I don't understand how this could possibly be happening. Clearly, menu() is being called as the menu is displayed over and over again, however scanf() is part of menu(), so I don't understand how the program gets into this error state where the user is not prompted for their input.
I originally had cin >> result which did exactly the same thing.
Edit: There appears to be a related question, however the original source code has disappeared from pastebin and one of the answers links to an article which apparently once explained why this is happening, but is now a dead link. Maybe someone can reply with why this is happening rather than linking? :)
Edit: Using this example, here is how I solved the problem:
int getNumericalInput()
{
string input = "";
int result;
while (true)
{
getline(cin, input);
stringstream sStr(input);
if (sStr >> result)
return result;
cout << "Invalid Input. Try again: ";
}
}
and I simply replaced
int result = 0;
scanf("%d", &result);
with
int result = getNumericalInput();
When you try to convert the non-numeric input to a number, it fails and (the important part) leaves that data in the input buffer, so the next time you try to read an int, it's still there waiting, and fails again -- and again, and again, forever.
There are two basic ways to avoid this. The one I prefer is to read a string of data, then convert from that to a number and take the appropriate action. Typically you'll use std::getline to read all the data up to the new-line, and then attempt to convert it.

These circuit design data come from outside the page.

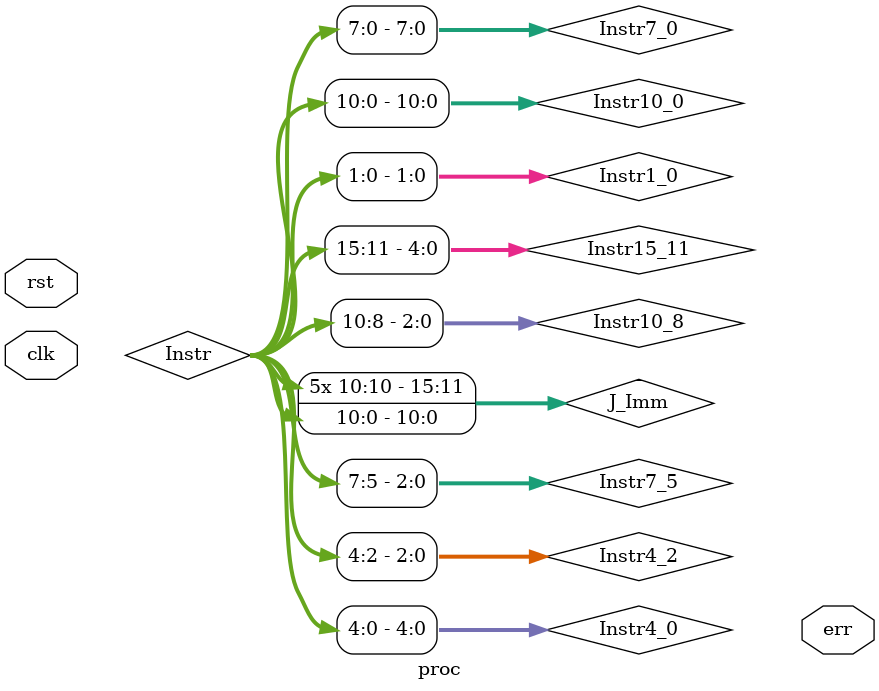
<source format=v>
/* $Author: sinclair $ */
/* $LastChangedDate: 2020-02-09 17:03:45 -0600 (Sun, 09 Feb 2020) $ */
/* $Rev: 46 $ */
`include "MUX_2x16.v"
`include "MUX_4x16.v"
`include "MUX_4x3.v"
`include "memory2c.v"
`include "regFile.v"
`include "InstructionDecoder.v"
`include "BrchCnd.v"
`include "ALU_Operation.v"
`include "ALU.v"
`default_nettype none
module proc (/*AUTOARG*/
   // Outputs
   err, 
   // Inputs
   clk, rst
   );

   input wire clk;
   input wire rst;

   output reg err;

   // None of the above lines can be modified

   // OR all the err ouputs for every sub-module and assign it as this
   // err output
   
   // As desribed in the homeworks, use the err signal to trap corner
   // cases that you think are illegal in your statemachines
   
   
   /* your code here -- should include instantiations of fetch, decode, execute, mem and wb modules */

   // Main Control signals
   wire MemWrt;
   wire ALUJmp;
   wire ImmSrc;
   wire RegWrt;
   wire [1:0] BSrc;
   wire ZeroExt;
   wire [1:0] RegSrc;
   wire [1:0] RegDst;
   // ALU control signals
   wire [5:0] ALUOpr;
   wire [3:0] ALUOperation;
   wire SLBIshift8;
   wire NegA;
   wire InvB;
   // BrchCnd control signals
   wire [3:0] BrchCtrl;

   // extra halt signal
   wire Halt;

   // Data signals
   wire [15:0] Instr;

   // PC related
   reg [15:0] PC;
   wire [15:0] PCplus2;
   wire [15:0] PCDist;
   wire [15:0] PCBasedAddr;
   wire [15:0] PCBasedBrchOrJmpTarget;
   wire [15:0] RegBasedAddr;
   wire [15:0] PCNext;   

   // Branch related
   wire SF;
   wire ZF;
   wire OF;
   wire CF;
   wire BrchOrJmpSig; // branch switch
   wire [15:0] CmpResult; // Write to Rd

   // ALU related
   wire [15:0] Rs;
   wire [15:0] Rt;
   wire [15:0] Imm5;
   wire [15:0] Imm8;
   wire [15:0] OprB;
   wire cin;

   wire [15:0] ALUOut;
   // wire SF;
   // wire ZF;
   // wire OF;
   // wire CF;

   
   // Mem related
   wire [15:0] MemOut;

   // WB related
   wire [15:0] WrtData;
   wire [2:0] WrtReg;

   // IF stage
   MUX_2x16 BranchOrJmpMux(.out(PCBasedBrchOrJmpTarget), .in0(PCplus2), .in1(PCBasedAddr), .ctrl(BrchOrJmpSig));

   MUX_2x16 PCMux(.out(PCNext), .in0(PCBasedBrchOrJmpTarget), .in1(RegBasedAddr), .ctrl(ALUJmp));

   assign PCplus2 = PC + 16'd2; // TODO: replace this

   always @(clk or rst) begin
      if (Halt == 1'b0) begin
         if (rst == 1'b1) begin
            PC <= 16'b0;
         end
         else begin
            if (clk == 1'b1) begin
               PC <= PCNext;
            end
         end
      end
   end

   memory2c Imem (.data_out(Instr), .data_in(16'b0), .addr(PC), .enable(~Halt), .wr(1'b0), .createdump(Halt), .clk(clk), .rst(rst));

   // ID stage

   wire [4:0] Instr15_11 = Instr[15:11];
   wire [2:0] Instr10_8 = Instr[10:8];
   wire [2:0] Instr7_5 = Instr[7:5];
   wire [2:0] Instr4_2 = Instr[4:2];
   wire [4:0] Instr4_0 = Instr[4:0];
   wire [7:0] Instr7_0 = Instr[7:0];
   wire [10:0] Instr10_0 = Instr[10:0];
   wire [1:0] Instr1_0 = Instr[1:0];

   InstructionDecoder InstructionDecoder_(.MemWrt(MemWrt),.ALUJmp(ALUJmp),.SLBIshift8(SLBIshift8), .BrchCtrl(BrchCtrl), .ImmSrc(ImmSrc),.RegWrt(RegWrt),.BSrc(BSrc),.ZeroExt(ZeroExt),.ALUOpr(ALUOpr),.RegSrc(RegSrc),.RegDst(RegDst),.Halt(Halt),.Opcode(Instr15_11));

   // RegFile part
   regFile regFile_(.read1Data(Rs), .read2Data(Rt), .writeData(WrtData), .writeEn(RegWrt), .writeRegSel(WrtReg), .read1RegSel(Instr10_8), .read2RegSel(Instr7_5), .clk(clk), .rst(rst));

   MUX_4x3 WrtRegMux(.out(WrtReg), .in0(Instr7_5), .in1(Instr10_8), .in2(Instr4_2), .in3(3'b111), .ctrl(RegDst));

   // ImmGen part
   wire [15:0] I1_Imm;
   wire [15:0] I2_Imm;
   wire [15:0] J_Imm;
   // select signed extend or zero extend
   MUX_2x16 I1_Imm_Mux(.out(I1_Imm), .in0({{11{Instr4_0[4]}}, Instr4_0}), .in1({11'b0, Instr4_0}), .ctrl(ZeroExt));
   MUX_2x16 I2_Imm_Mux(.out(I2_Imm), .in0({{8{Instr7_0[7]}}, Instr7_0}), .in1({8'b0, Instr7_0}), .ctrl(ZeroExt));
   // J is always signed extend
   assign J_Imm={{5{Instr10_0[10]}}, Instr10_0};

   // EX stage

   // OprB select
   MUX_4x16 OprB_Mux(.out(OprB), .in0(Rt), .in1(I2_Imm), .in2(I1_Imm), .in3(16'b0), .ctrl(BSrc));

   // ALU Control part
   ALU_Operation ALU_Operation_(.ALUOperation(ALUOperation), .NegA(NegA), .InvB(InvB), .ALUOpr(ALUOpr), .OpcodeExtention(Instr1_0));

   // ALU part   
   ALU ALU_(.ALUOut(ALUOut), .SF(SF), .ZF(ZF), .OF(OF), .CF(CF), .OprA(Rs), .OprB(OprB), .ALUOperation(ALUOperation), .SLBIshift8(SLBIshift8), .NegA(NegA), .InvB(InvB));

   // MEM stage

   // Branch Control part
   BrchCnd BrchCnd_(.BrchOrJmpSig(BrchOrJmpSig), .CmpResult(CmpResult), .BrchCtrl(BrchCtrl), .SF(SF), .ZF(ZF), .OF(OF), .CF(CF));

   // Main memory part
   memory2c Dmem (.data_out(MemOut), .data_in(Rt), .addr(ALUOut), .enable(~Halt), .wr(MemWrt), .createdump(Halt), .clk(clk), .rst(rst));

   // WB stage
   MUX_4x16 WrtData_Mux(.out(WrtData), .in0(PCplus2), .in1(MemOut), .in2(ALUOut), .in3(CmpResult), .ctrl(RegSrc));

endmodule // proc
`default_nettype wire
// DUMMY LINE FOR REV CONTROL :0:

</source>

Since it will read whatever data is waiting, you'll never get junk "stuck" in the input.
The alternative is (especially if a conversion fails) to use std::ignore to read data from the input up to (typically) the next new-line.
1) Say this to yourself 1000 times, or until you fall asleep:
I will never ever ever use I/O functions without checking the return value.
2) Repeat the above 50 times.
3) Re-read your code: Are you checking the result of scanf? What happens when scanf cannot convert the input into the desired format? How would you go about learning such information if you didn't know it? (Four letters come to mind.)
I would also question why you'd use scanf rather than the more appropriate iostreams operation, but that would suffer from exactly the same problem.
You need to verify if the read succeeded. Hint: it did not. Always test after reading that you successfully read the input:
if (std::cin >> result) { ... }
if (scanf("%d", result) == 1) { ... }
In C++ the failed state is sticky and stays around until it gets clear()ed. As long as the stream is in failed state it won't do anything useful. In either case, you want to ignore() the bad character or fgetc() it. Note, that failure may be due to having reached the end of the stream in which case eof() is set or EOF is returned for iostream or stdio, respectively.